Q: In a real assessment, what information would help you set the final depletion prior? (Think: expert knowledge, CPUE trends, survey snapshots)


Exercises

Exercise A — Management summary

Imagine you must brief a fisheries manager. Write a short paragraph (4–5 sentences) stating:

  1. The estimated MSY and its uncertainty
  2. Current stock status (B/BMSY, F/FMSY)
  3. Your catch recommendation for next year
  4. Your level of confidence in this advice (with justification)
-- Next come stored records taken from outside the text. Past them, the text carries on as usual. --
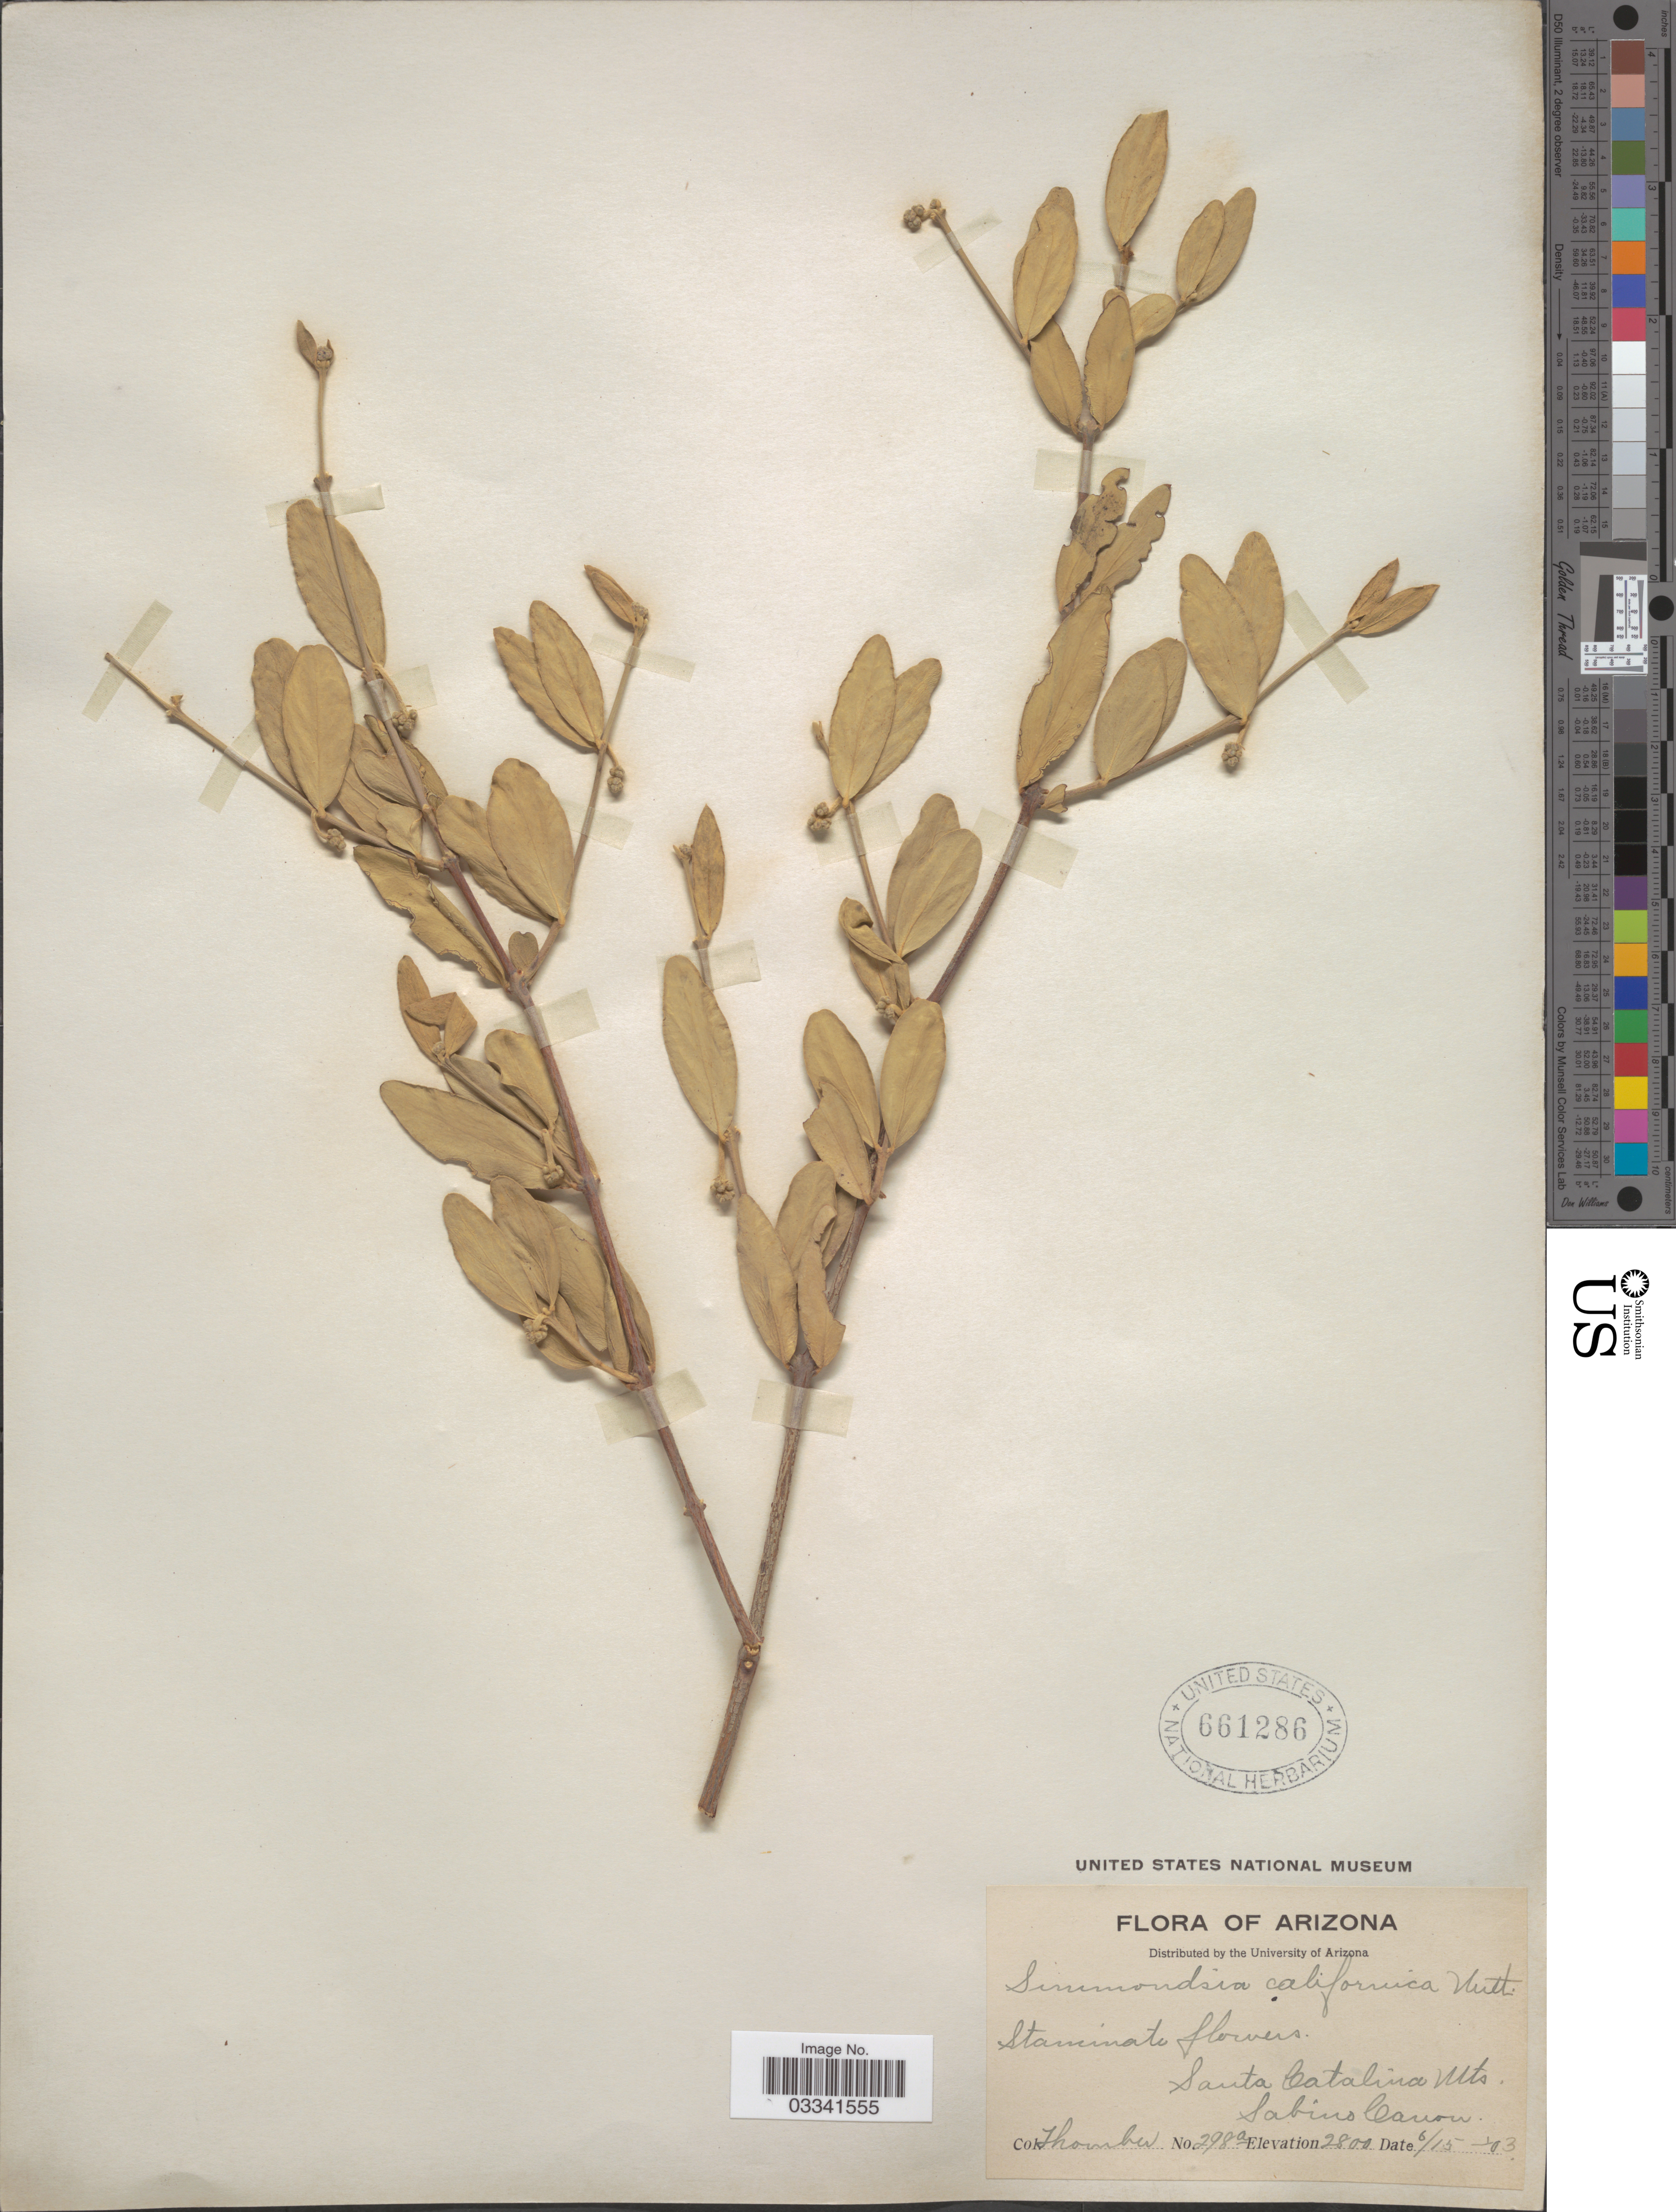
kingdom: Plantae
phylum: Tracheophyta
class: Magnoliopsida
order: Caryophyllales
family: Simmondsiaceae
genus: Simmondsia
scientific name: Simmondsia chinensis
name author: (Link) C.K. Schneid.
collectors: -. Thornber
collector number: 298a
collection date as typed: Transcribed d/m/y: 15/6/3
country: United States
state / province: Arizona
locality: Santa Catalina Mts. Sabino Canon.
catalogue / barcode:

Exercise B — The “declining catch” trap

Your colleague looks at the catch data and says: “Catches have dropped 40% since the peak — clearly the stock is collapsing.”

Do you agree? What alternative explanation exists? (Hint: catch might reflects BOTH stock abundance AND management decisions.)

Exercise C — Time series length

Run CMSY on different windows of the data:

# First 15 years only
cmsy_early <- cmsy2(year = catch_data$year[1:15],
                     catch = catch_data$catch_tonnes[1:15],
                     resilience = "Medium")

# Last 15 years only
cmsy_late <- cmsy2(year = catch_data$year[26:40],
                    catch = catch_data$catch_tonnes[26:40],
                    resilience = "Medium")

How do results compare to the full 40 years? Which time window is most informative and why?

Exercise D (advanced) — Compare catch-only methods

The datalimited2 package includes several other catch-only methods:

Method Function Reference
CMSY cmsy2() Froese et al. 2017
Bayesian surplus production bsm() Froese et al. 2017
Boosted regression tree zbrt() Zhou et al. 2017a
Optimized catch-only model ocom() Zhou et al. 2017b
Refined ORCS rorcs() Free et al. 2017

Try running one additional method and compare its B/BMSY estimate to CMSY. Do the methods agree?